[Entries supplied]

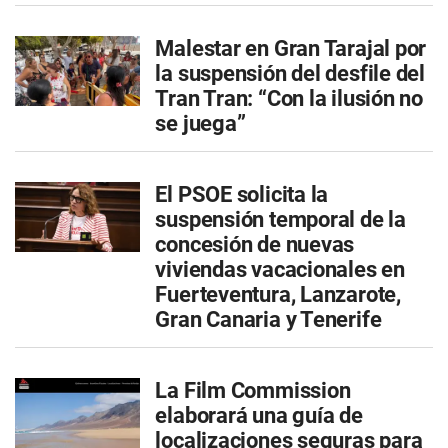
Malestar en Gran Tarajal por
la suspensión del desfile del
Tran Tran: “Con la ilusión no
se juega”
El PSOE solicita la
suspensión temporal de la
concesión de nuevas
viviendas vacacionales en
Fuerteventura, Lanzarote,
Gran Canaria y Tenerife
La Film Commission
elaborará una guía de
localizaciones seguras para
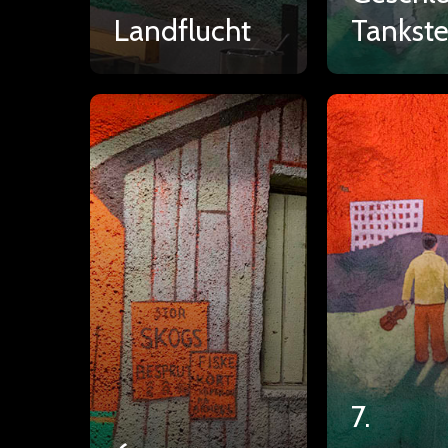
Landflucht
Tankste
7.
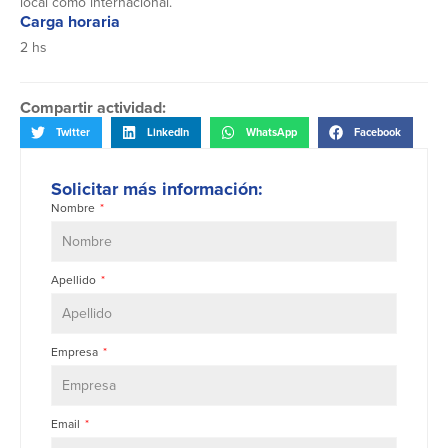
local como internacional.
Carga horaria
2 hs
Compartir actividad:
Twitter
LinkedIn
WhatsApp
Facebook
Solicitar más información:
Nombre
Apellido
Empresa
Email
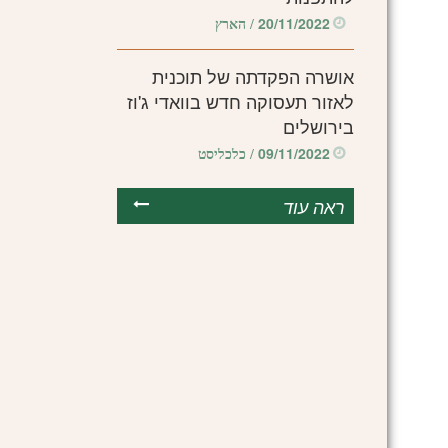
20/11/2022
/ הארץ
אושרה הפקדתה של תוכנית
לאזור תעסוקה חדש בוואדי ג'וז
בירושלים
09/11/2022
/ כלכליסט
ראה עוד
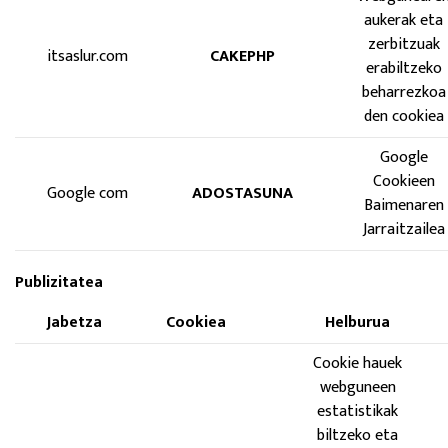
aukerak eta
zerbitzuak
itsaslur.com
CAKEPHP
erabiltzeko
beharrezkoa
den cookiea
Google
Cookieen
Google com
ADOSTASUNA
Baimenaren
Jarraitzailea
Publizitatea
Jabetza
Cookiea
Helburua
Cookie hauek
webguneen
estatistikak
biltzeko eta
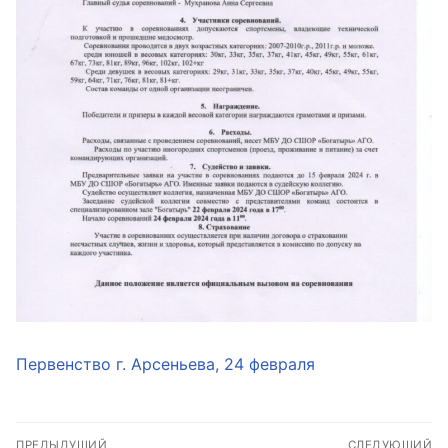
Первенство г. Арсеньева, 24 февраля
Навигация
ПРЕДЫДУЩИЙ
СЛЕДУЮЩИЙ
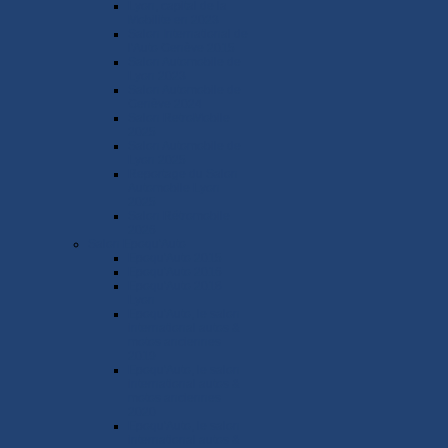
Lyon, capital de la
Mobilite en 2023
Salon International de
l'Auto Genève 2015
Salon Automobile de
Lyon 2023
Salon Automobile de
Genève 2024
Salon RetroMobile
2025
Salon Automobile de
Lyon 2025
Reportage du Salon
Automobile Lyon
2025
Salon Rétromobile
2026
Salon Epoqu'Auto
Epoqu'Auto 2015
Epoqu'Auto 2016
Epoqu'Auto 2018
Lyon
Epoqu'Auto, le salon
international autos &
motos anciennes
2019
Epoqu'Auto, le salon
international autos &
motos anciennes
2020
Epoqu'Auto, le salon
international autos &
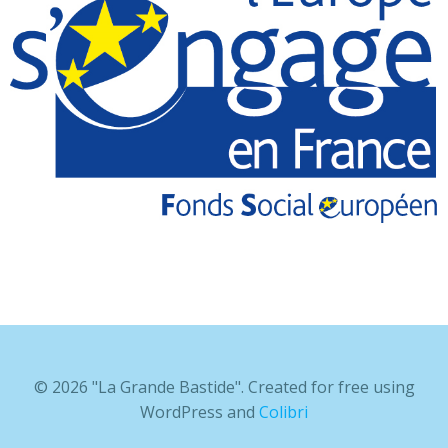
© 2026 "La Grande Bastide". Created for free using
WordPress and
Colibri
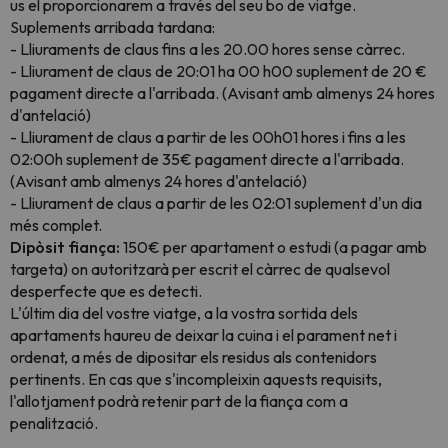
us el proporcionarem a través del seu bo de viatge.
Suplements arribada tardana:
- Lliuraments de claus fins a les 20.00 hores sense càrrec.
- Lliurament de claus de 20:01 ha 00 h00 suplement de 20 €
pagament directe a l'arribada. (Avisant amb almenys 24 hores
d'antelació)
- Lliurament de claus a partir de les 00h01 hores i fins a les
02:00h suplement de 35€ pagament directe a l'arribada.
(Avisant amb almenys 24 hores d'antelació)
- Lliurament de claus a partir de les 02:01 suplement d'un dia
més complet.
Dipòsit fiança:
150€ per apartament o estudi (a pagar amb
targeta) on autoritzarà per escrit el càrrec de qualsevol
desperfecte que es detecti.
L'últim dia del vostre viatge, a la vostra sortida dels
apartaments haureu de deixar la cuina i el parament net i
ordenat, a més de dipositar els residus als contenidors
pertinents. En cas que s'incompleixin aquests requisits,
l'allotjament podrà retenir part de la fiança com a
penalització.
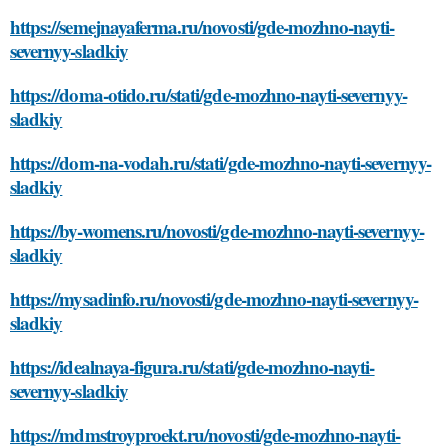
https://semejnayaferma.ru/novosti/gde-mozhno-nayti-
severnyy-sladkiy
https://doma-otido.ru/stati/gde-mozhno-nayti-severnyy-
sladkiy
https://dom-na-vodah.ru/stati/gde-mozhno-nayti-severnyy-
sladkiy
https://by-womens.ru/novosti/gde-mozhno-nayti-severnyy-
sladkiy
https://mysadinfo.ru/novosti/gde-mozhno-nayti-severnyy-
sladkiy
https://idealnaya-figura.ru/stati/gde-mozhno-nayti-
severnyy-sladkiy
https://mdmstroyproekt.ru/novosti/gde-mozhno-nayti-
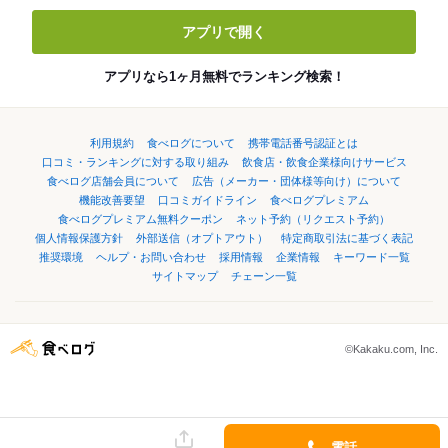
アプリで開く
アプリなら1ヶ月無料でランキング検索！
利用規約
食べログについて
携帯電話番号認証とは
口コミ・ランキングに対する取り組み
飲食店・飲食企業様向けサービス
食べログ店舗会員について
広告（メーカー・団体様等向け）について
機能改善要望
口コミガイドライン
食べログプレミアム
食べログプレミアム無料クーポン
ネット予約（リクエスト予約）
個人情報保護方針
外部送信（オプトアウト）
特定商取引法に基づく表記
推奨環境
ヘルプ・お問い合わせ
採用情報
企業情報
キーワード一覧
サイトマップ
チェーン一覧
©Kakaku.com, Inc.
電話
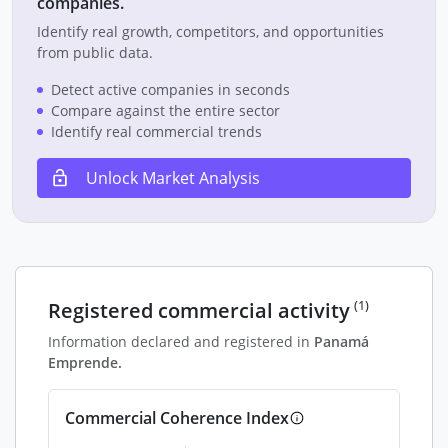
companies.
Identify real growth, competitors, and opportunities
from public data.
Detect active companies in seconds
Compare against the entire sector
Identify real commercial trends
Unlock Market Analysis
(1)
Registered commercial activity
Information declared and registered in
Panamá
Emprende.
Commercial Coherence Index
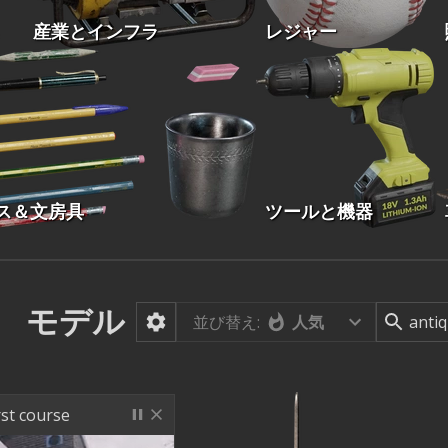
産業とインフラ
レジャー
ス＆文房具
ツールと機器
モデル
並び替え:
人気
rst course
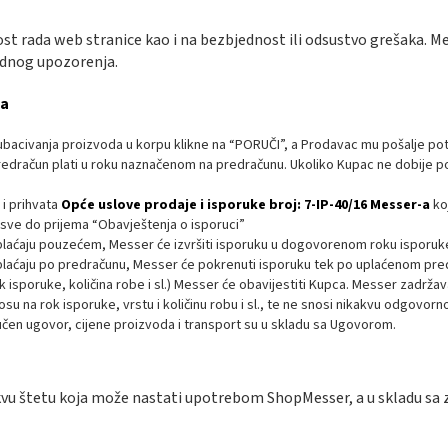
ost rada web stranice kao i na bezbjednost ili odsustvo grešaka. 
hodnog upozorenja.
-a
acivanja proizvoda u korpu klikne na “PORUČI”, a Prodavac mu pošalje pot
edračun plati u roku naznačenom na predračunu. Ukoliko Kupac ne dobije p
i prihvata
Opće uslove prodaje i isporuke broj: 7-IP-40/16 Messer-a
ko
sve do prijema “Obavještenja o isporuci”
plaćaju pouzećem, Messer će izvršiti isporuku u dogovorenom roku isporuk
 plaćaju po predračunu, Messer će pokrenuti isporuku tek po uplaćenom pre
ok isporuke, količina robe i sl.) Messer će obavijestiti Kupca. Messer zadrža
u na rok isporuke, vrstu i količinu robu i sl., te ne snosi nikakvu odgovorn
čen ugovor, cijene proizvoda i transport su u skladu sa Ugovorom.
akvu štetu koja može nastati upotrebom ShopMesser, a u skladu sa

[/Entries supplied]

### Aim of the task
Only the number is wanted here. How many lines in the entries contain "isporuku"?

### Solution to this problem
2